Roger Stone, whose three-year, four-month sentence President Trump commuted last month, said Monday that he will drop his challenge to his criminal conviction.
Stone’s attorneys submitted a notice to the U.S. Court of Appeals for the D.C. Circuit withdrawing the appeal Monday, according to reports.
“I have been fully informed of the circumstances of my case and the consequences of a dismissal, and I wish to dismiss the appeal,” Stone wrote Monday under penalty of perjury, CNN reported.
The move came an hour before a midnight deadline for Stone’s attorneys to file a brief explaining a challenge to Stone’s conviction.
Stone was sentenced to three years and four months in prison in connection with former special counsel Robert Mueller’s Russia investigation. He was convicted by a jury in Washington, D.C., of seven counts of lying to Congress, obstruction of congress and witness tampering.
Trump commuted Stone’s sentence last month, just days before the former adviser was set to report to prison.

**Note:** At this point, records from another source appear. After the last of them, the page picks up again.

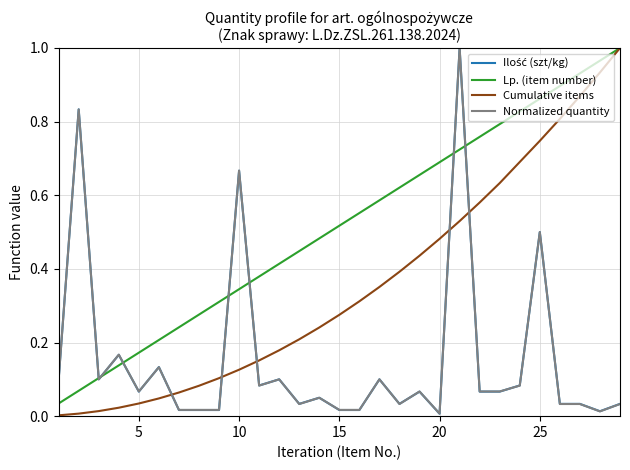

What is the value of the Normalized quantity point at the 2nd from the left?

0.8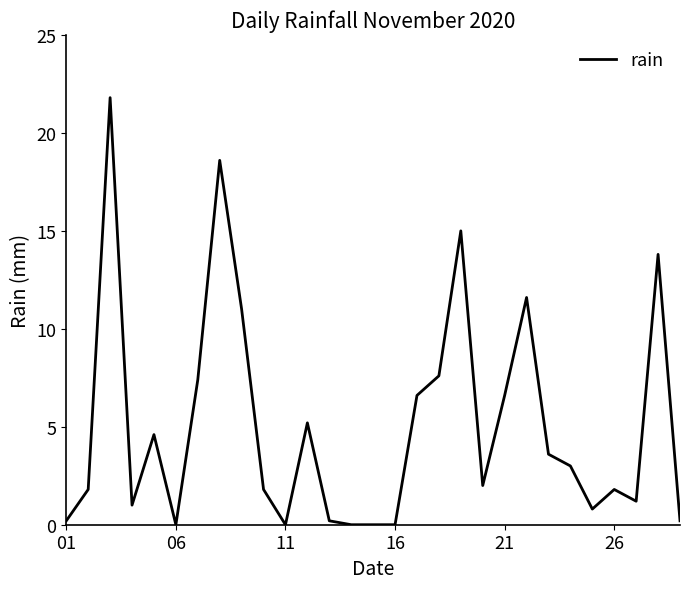

What is the difference between the maximum and minimum values?

21.8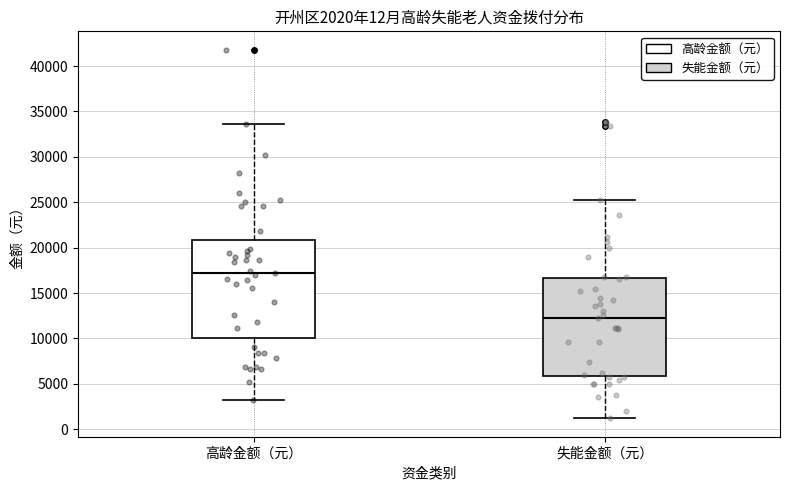

Which box has the lowest median line?

失能金额（元）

The longtime Trump confidant said on his website Tuesday that he has “reluctantly decided to dismiss the appeal of what I believe to be a wrongful conviction in a trial tainted by judicial bias, egregious and blatant juror bias and misconduct and prosecutorial misconduct.”
“It is time for me to move on with my life with my family, friends, and supporters. I regret not going forward with the appeal to fully expose all that happened, with the hope that by doing so, I could help prevent it from happening to anyone else ever again; but I had to decide based on what is best for me and my family,” Stone wrote.
“My attorneys have convinced me that the odds of victory were slim and the risk of being subjected to both an unfair appeal and perhaps an unfair second trial before the same Judge was just too great a risk,” he continued.
Trump and supporters of Stone have regularly railed against prosecutors in the case, in addition Judge Amy Berman Jackson, an Obama appointee, who oversaw the trial.
Stone also referenced the cost of the potential appeal, saying he cannot “justify spending hundreds of thousands of dollars pursuing a futile appeal.”